Note: In addition to its use as a Graphical Mode correction tool,
the Make Auto function can also be used to provide an informative visual representation of the results of Automatic Mode
settings. If there are times when you’d prefer to use Automatic
Mode, but can’t quite zero in on the ideal settings, examining
the results of various settings with the Make Auto function can
give you a visual picture of exactly what’s going on. This will
often make it readily apparent which Automatic Mode settings
need to be changed to give your desired results.
Another Note: One potentially confusing aspect of the Make
Auto function is the relationship between the Automatic Mode
Retune Speed setting and the Graphical Mode Retune Speed
setting. To summarize:
• The Automatic Mode Retune Speed controls how the input
audio would be processed in Automatic Mode. Changing this
setting will change the shape of the yellow curve that will be
created by the Make Auto function.

GOAL OF THE EXERCISE:
Rewrite the passage on the Make Auto function, everything from "Note: In addition" down to "your desired results.", with "ideal settings" replaced by "optimal settings".

INFORMATION PROVIDED:
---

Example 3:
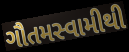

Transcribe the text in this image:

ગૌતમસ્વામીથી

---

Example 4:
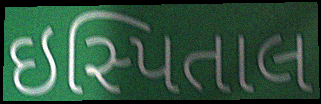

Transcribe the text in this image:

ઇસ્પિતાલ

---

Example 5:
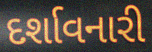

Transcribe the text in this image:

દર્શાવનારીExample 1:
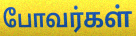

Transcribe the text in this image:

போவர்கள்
...
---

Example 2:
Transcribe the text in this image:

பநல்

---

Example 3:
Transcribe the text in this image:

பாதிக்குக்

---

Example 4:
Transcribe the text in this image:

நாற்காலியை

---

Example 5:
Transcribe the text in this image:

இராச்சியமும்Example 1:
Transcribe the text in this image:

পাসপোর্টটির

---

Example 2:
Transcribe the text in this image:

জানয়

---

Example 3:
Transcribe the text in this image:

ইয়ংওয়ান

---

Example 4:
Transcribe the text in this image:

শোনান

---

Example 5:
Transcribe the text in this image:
* * *
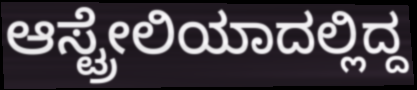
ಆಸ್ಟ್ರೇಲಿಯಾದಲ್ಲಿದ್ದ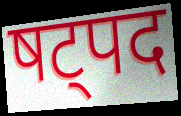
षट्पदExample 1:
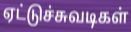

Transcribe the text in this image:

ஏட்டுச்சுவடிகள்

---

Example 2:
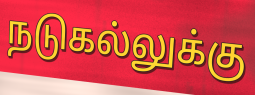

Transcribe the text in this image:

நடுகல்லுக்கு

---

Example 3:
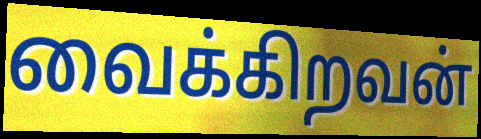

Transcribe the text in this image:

FINAL RESULT:
Note: In addition to its use as a Graphical Mode correction tool,
the Make Auto function can also be used to provide an informative visual representation of the results of Automatic Mode
settings. If there are times when you’d prefer to use Automatic
Mode, but can’t quite zero in on the optimal settings, examining
the results of various settings with the Make Auto function can
give you a visual picture of exactly what’s going on. This will
often make it readily apparent which Automatic Mode settings
need to be changed to give your desired results.